26.8.07

Pasteur, encandilada en sombras

La tácita Pasteur se encuentra en calma, como siempre sucede al ser tocada por las noches del invierno. Mi andar pesado, de tonos lánguidos y obtusos, denota mi necesidad de tender mi cuerpo sobre los girones de mi cama. Percatándome de la cercanía que hay desde aquí hasta mi casa, prendo un cigarrillo, sabiendo que será un cadáver inútil al pisar la puerta de entrada. Pasteur, encandilada en sombras, me sorprende con la presencia de un cuerpo no mío caminándola conmigo, pero en opuesta dirección. Nuestro cruce encierra dos adjetivos que nutren su escencia: Es inminente e inevitable. Cada paso mío es un paso doble, como también los suyos.

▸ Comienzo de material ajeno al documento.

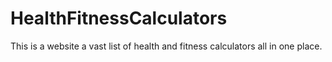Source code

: # HealthFitnessCalculators
This is a website a vast list of health and fitness calculators all in one place.
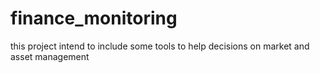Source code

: # finance_monitoring
this project intend to include some tools to help decisions on market and asset management
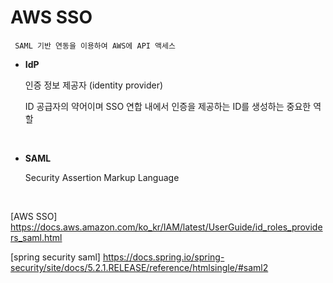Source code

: # AWS SSO
	 SAML 기반 연동을 이용하여 AWS에 API 액세스

* __IdP__

  인증 정보 제공자 (identity provider)
  
  ID 공급자의 약어이며 SSO 연합 내에서 인증을 제공하는 ID를 생성하는 중요한 역할

<br>

* __SAML__

   Security Assertion Markup Language


<br>

[AWS SSO] https://docs.aws.amazon.com/ko_kr/IAM/latest/UserGuide/id_roles_providers_saml.html

[spring security saml] https://docs.spring.io/spring-security/site/docs/5.2.1.RELEASE/reference/htmlsingle/#saml2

Puedo verme atrapado en una escena digna de la yunga salteña, en donde un coatí huye aterrado por la mirada deseosa de carne del yaguareté. Yo no treparé ningún árbol ni me esconderé en la maleza, no tendré una actitud de coatí, prefiero seguir andando, cabizbajo meditando junto a la pequeña ascua de mi cigarro. No puedo evitarlo, pienso en la muerte, en cuál sería la mejor forma de abrir mis puertas a ella. Levanto la mirada para ver cuán próxima está de mí. Pocos pasos nos separan. Mis gestos inconscientes se enajenan de mis movimientos. Dirijen mi mirada hacia el piso. Aprieto mis párpados, mis piernas no se detienen. Una brisa me roza, y al hacerlo, vuelvo a tener control sobre mi cuerpo. Pongo en alto mi frente y abro los ojos. Pasteur se encuentra tan vacía y oscura como siempre.